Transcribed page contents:

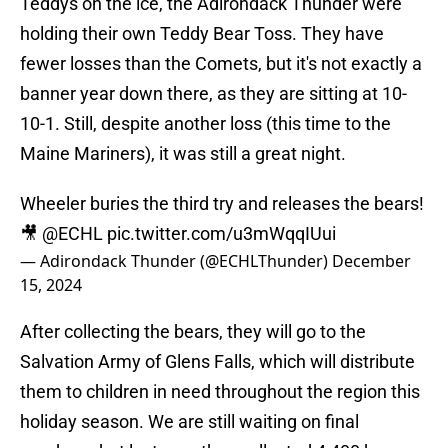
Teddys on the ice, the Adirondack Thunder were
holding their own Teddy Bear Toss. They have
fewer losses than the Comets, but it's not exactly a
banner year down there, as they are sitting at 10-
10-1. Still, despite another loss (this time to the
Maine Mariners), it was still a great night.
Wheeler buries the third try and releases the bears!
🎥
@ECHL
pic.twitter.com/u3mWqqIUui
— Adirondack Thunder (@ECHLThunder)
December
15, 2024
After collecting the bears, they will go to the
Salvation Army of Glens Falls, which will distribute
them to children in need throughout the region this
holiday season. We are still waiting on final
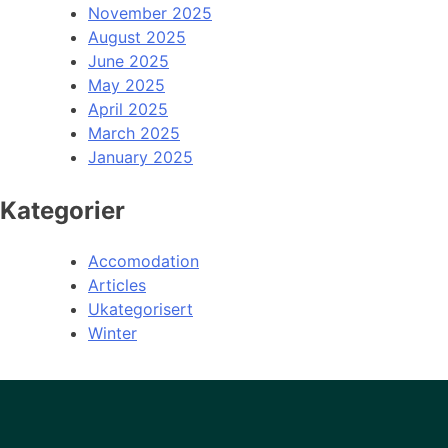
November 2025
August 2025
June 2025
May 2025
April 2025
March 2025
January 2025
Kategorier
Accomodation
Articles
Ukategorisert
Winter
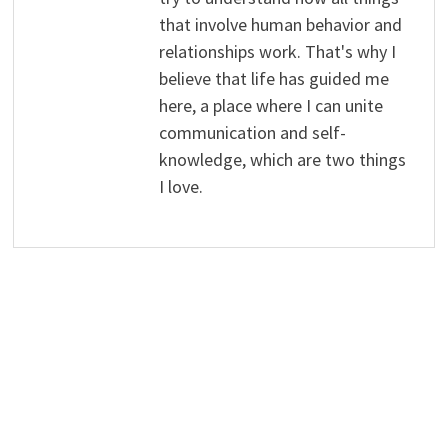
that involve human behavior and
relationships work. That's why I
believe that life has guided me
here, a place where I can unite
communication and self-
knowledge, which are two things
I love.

--

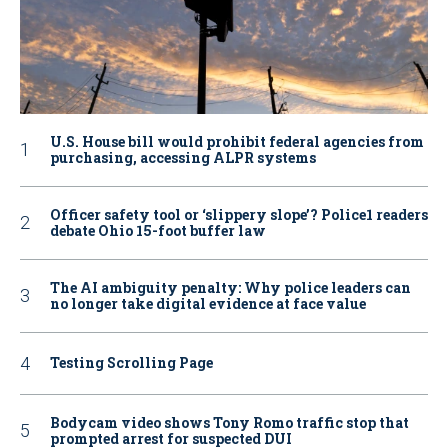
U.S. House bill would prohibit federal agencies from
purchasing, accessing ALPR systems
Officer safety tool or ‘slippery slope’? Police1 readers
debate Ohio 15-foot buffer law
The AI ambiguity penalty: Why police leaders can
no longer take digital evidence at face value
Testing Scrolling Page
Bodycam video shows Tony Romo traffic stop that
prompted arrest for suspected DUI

--

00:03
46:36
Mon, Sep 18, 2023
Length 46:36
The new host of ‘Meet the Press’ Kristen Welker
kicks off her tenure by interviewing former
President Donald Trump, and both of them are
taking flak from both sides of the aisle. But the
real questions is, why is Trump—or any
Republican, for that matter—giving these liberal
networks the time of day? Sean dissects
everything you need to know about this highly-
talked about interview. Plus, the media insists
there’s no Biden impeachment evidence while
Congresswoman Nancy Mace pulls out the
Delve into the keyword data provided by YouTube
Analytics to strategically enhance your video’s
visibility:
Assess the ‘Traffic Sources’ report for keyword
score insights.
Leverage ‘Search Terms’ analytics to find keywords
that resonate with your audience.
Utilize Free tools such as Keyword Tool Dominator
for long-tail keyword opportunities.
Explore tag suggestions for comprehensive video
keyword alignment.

**Exercise:**
For the word "your", return every line of the records that holds it.

**Solution to the exercise:**
Analytics to strategically enhance your video’s
that resonate with your audience.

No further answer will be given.